Cuando terminó, codificó el mensaje y lo envió. Luego devolvió el ordenador a la mochila, la misma que ahora guardaba el dinero, las piedras preciosas y dos pasaportes falsos. La cerró con el candado y procedió a cambiarse la ropa paramilitar por unos vaqueros y una camisa lo bastante holgada para camuflar en la zona lumbar la Beretta en su funda. Luego se colocó la mochila en bandolera, intercambió el pakol por una gorra de béisbol y, antes de salir, echó un último vistazo a la diminuta habitación que había sido su hogar durante años. De nuevo, procuró no ser visto por nadie que pudiera retenerle o demorar sus planes.

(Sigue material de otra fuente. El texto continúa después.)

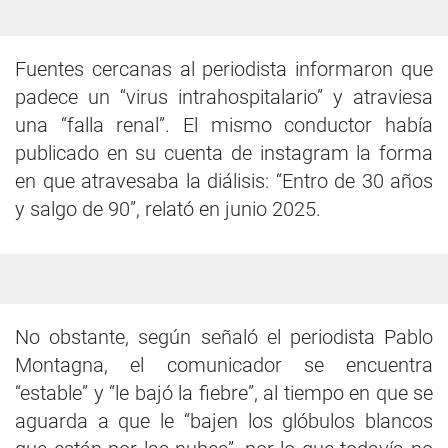
Fuentes cercanas al periodista informaron que
padece un “virus intrahospitalario” y atraviesa
una “falla renal”. El mismo conductor había
publicado en su cuenta de instagram la forma
en que atravesaba la diálisis: “Entro de 30 años
y salgo de 90”, relató en junio 2025.
No obstante, según señaló el periodista Pablo
Montagna, el comunicador se encuentra
“estable” y “le bajó la fiebre”, al tiempo en que se
aguarda a que le “bajen los glóbulos blancos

Dejó el sector civil de la base y, gracias a sus credenciales, se introdujo en el militar. Sólo le llevó quince minutos localizar uno de los convoyes que circulaban todo el día entre Bagram y Kabul y conseguir acomodo en uno de ellos.
Cuarenta minutos después de su llegada procedente del monte Torga, estaba de nuevo fuera de la base. Y esta vez no tenía intención de regresar.